Tech giant Google Ireland agreed a €218 million tax settlement with Revenue this year, according to documents just filed. This formed part of its total corporate tax bill of €622 million, which is detailed in its 2020 financial accounts.
Google Ireland also paid €127.2 million in interest to Revenue, the company documents show, bringing the full settlement to €345.2 million.
During 2021, Google paid interim dividends of €3 billion to its immediate parent. The company is ultimately owned by Alphabet.
The accounts also show tech giant’s wage bill exceeded €500 million for the first time in 2020, with employees paid more than €120,000 on average.
Google Ireland Ltd recorded turnover of €48.4 billion in 2020, up €2.7 billion on the €45.7 billion of a year earlier.
Its pretax profit totalled €2.85 billion, compared with €1.94 billion in 2019. The company paid a total tax charge of €622.3 million in 2020 with €2.23 billion credited to reserves.
A note included in the accounts acknowledges the tax settlement: “Subsequent to year-end, the company agreed to the resolution of certain tax matters relating to prior years. This tax liability and associated interest are recognised in the current financial year.”
No details of the settlement were provided in the accounts and the company declined to comment on the matter.
Staff costs totalled €754 million, up from €617.9 million a year earlier. This includes wages and salaries, which jumped to €520.9 million as against €427.7 million in 2019.
The average number of people employed directly by Google Ireland rose to 4,314, compared with 3,949 in the prior year.
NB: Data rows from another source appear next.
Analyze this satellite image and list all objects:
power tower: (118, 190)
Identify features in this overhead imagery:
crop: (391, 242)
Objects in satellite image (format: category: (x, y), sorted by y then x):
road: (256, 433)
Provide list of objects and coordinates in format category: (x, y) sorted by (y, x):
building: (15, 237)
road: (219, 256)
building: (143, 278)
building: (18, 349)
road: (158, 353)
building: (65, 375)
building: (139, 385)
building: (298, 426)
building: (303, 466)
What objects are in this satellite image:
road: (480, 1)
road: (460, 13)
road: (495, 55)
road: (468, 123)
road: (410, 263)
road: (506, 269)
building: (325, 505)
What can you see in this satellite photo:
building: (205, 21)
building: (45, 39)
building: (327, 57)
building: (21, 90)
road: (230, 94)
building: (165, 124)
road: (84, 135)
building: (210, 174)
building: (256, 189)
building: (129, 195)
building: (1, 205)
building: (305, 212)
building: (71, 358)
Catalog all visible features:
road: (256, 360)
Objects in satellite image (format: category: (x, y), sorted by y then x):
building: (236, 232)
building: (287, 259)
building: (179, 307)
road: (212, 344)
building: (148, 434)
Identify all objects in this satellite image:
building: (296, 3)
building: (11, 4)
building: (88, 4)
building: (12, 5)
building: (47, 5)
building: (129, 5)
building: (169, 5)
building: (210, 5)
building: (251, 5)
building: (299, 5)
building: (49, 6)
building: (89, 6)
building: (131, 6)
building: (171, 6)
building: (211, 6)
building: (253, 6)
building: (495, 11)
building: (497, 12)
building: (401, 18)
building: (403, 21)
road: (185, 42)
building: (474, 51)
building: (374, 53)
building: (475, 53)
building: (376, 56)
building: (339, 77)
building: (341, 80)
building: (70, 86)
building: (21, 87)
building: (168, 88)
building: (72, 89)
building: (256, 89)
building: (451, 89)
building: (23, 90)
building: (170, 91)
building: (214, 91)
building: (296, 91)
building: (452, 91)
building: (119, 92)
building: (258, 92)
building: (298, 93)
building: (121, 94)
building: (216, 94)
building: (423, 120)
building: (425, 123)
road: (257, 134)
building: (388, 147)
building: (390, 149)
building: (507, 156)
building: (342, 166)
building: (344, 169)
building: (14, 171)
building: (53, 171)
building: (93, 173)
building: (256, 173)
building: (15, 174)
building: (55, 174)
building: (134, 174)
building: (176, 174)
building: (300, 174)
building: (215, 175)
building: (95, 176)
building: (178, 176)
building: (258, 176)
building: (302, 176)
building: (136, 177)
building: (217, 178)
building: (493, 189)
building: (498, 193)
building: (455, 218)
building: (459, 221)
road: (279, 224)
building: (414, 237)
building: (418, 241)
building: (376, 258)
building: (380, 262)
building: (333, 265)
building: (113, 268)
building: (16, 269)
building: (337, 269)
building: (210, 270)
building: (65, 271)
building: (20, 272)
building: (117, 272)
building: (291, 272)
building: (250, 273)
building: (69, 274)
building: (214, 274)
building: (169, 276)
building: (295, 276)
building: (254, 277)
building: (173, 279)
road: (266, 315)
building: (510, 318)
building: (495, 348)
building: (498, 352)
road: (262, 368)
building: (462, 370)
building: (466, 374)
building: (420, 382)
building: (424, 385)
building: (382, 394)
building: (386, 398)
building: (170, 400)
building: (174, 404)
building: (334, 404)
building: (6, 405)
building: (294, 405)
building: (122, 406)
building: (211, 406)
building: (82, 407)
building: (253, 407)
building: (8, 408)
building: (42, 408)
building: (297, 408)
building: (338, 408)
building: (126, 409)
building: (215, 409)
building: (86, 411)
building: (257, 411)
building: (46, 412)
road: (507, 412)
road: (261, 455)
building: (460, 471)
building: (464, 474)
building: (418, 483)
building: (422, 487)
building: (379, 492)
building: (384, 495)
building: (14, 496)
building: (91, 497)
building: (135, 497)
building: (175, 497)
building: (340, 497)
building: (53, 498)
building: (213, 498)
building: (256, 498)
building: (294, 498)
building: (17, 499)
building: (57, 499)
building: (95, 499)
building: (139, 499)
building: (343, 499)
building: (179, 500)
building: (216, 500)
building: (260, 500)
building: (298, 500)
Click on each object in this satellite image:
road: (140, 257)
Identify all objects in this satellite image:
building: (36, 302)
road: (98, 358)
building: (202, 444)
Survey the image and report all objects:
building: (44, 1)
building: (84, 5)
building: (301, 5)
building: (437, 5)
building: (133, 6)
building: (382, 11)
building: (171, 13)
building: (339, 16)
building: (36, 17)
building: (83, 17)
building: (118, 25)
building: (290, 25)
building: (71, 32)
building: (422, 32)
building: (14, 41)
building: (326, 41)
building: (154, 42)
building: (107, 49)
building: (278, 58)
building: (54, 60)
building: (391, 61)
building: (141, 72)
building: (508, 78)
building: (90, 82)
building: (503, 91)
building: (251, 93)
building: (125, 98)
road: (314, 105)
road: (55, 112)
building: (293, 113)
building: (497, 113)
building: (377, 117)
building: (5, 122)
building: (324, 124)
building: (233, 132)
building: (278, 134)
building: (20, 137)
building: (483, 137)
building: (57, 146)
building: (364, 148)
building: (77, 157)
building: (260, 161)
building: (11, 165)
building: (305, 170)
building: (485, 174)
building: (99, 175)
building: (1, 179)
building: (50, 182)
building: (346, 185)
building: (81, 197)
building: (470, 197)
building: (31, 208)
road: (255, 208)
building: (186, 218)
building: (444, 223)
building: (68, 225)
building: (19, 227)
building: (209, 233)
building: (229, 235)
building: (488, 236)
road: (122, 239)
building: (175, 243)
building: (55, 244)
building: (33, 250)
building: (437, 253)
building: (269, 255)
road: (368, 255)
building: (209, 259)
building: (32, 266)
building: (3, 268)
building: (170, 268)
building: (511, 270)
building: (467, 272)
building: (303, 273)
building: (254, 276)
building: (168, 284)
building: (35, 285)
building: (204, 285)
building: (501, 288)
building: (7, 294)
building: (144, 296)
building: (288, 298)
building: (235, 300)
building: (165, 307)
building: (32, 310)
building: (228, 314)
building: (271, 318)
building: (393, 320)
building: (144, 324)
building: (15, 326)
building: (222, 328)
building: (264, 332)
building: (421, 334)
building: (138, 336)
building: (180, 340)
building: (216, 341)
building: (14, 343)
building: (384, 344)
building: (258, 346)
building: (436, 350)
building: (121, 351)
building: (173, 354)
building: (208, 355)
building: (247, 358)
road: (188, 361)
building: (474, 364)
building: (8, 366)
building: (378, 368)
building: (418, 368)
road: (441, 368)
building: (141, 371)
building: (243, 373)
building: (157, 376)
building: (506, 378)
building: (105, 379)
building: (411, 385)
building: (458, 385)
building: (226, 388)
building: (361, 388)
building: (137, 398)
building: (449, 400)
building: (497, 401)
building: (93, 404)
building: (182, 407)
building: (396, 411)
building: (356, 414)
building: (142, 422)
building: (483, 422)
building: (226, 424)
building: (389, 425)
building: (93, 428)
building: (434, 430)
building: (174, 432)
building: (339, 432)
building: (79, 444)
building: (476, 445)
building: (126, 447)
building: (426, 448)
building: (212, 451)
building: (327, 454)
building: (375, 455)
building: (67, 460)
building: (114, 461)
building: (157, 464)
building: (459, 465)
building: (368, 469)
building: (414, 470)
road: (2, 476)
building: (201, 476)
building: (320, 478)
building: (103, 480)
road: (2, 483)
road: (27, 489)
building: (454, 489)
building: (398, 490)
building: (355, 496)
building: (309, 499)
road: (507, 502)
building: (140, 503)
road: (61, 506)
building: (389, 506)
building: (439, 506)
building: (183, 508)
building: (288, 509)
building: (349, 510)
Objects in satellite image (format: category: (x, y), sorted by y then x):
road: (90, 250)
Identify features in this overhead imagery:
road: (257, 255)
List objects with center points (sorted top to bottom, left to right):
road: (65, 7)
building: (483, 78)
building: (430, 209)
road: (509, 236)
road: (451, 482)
Administrative expenses rose from €29.7 billion to €33.6 billion, largely due to an increase in headcount and additional royalty charges. Cost of sales, which consist of traffic acquisition expenses, fell to €12 billion from €14.3 billion.
“2020 was another strong year for Google Ireland. For the last 18 years it has played a key role in the success of Google’s EMEA business and we continue to invest in our Irish operations and supporting Irish businesses,” a spokeswoman for the company said.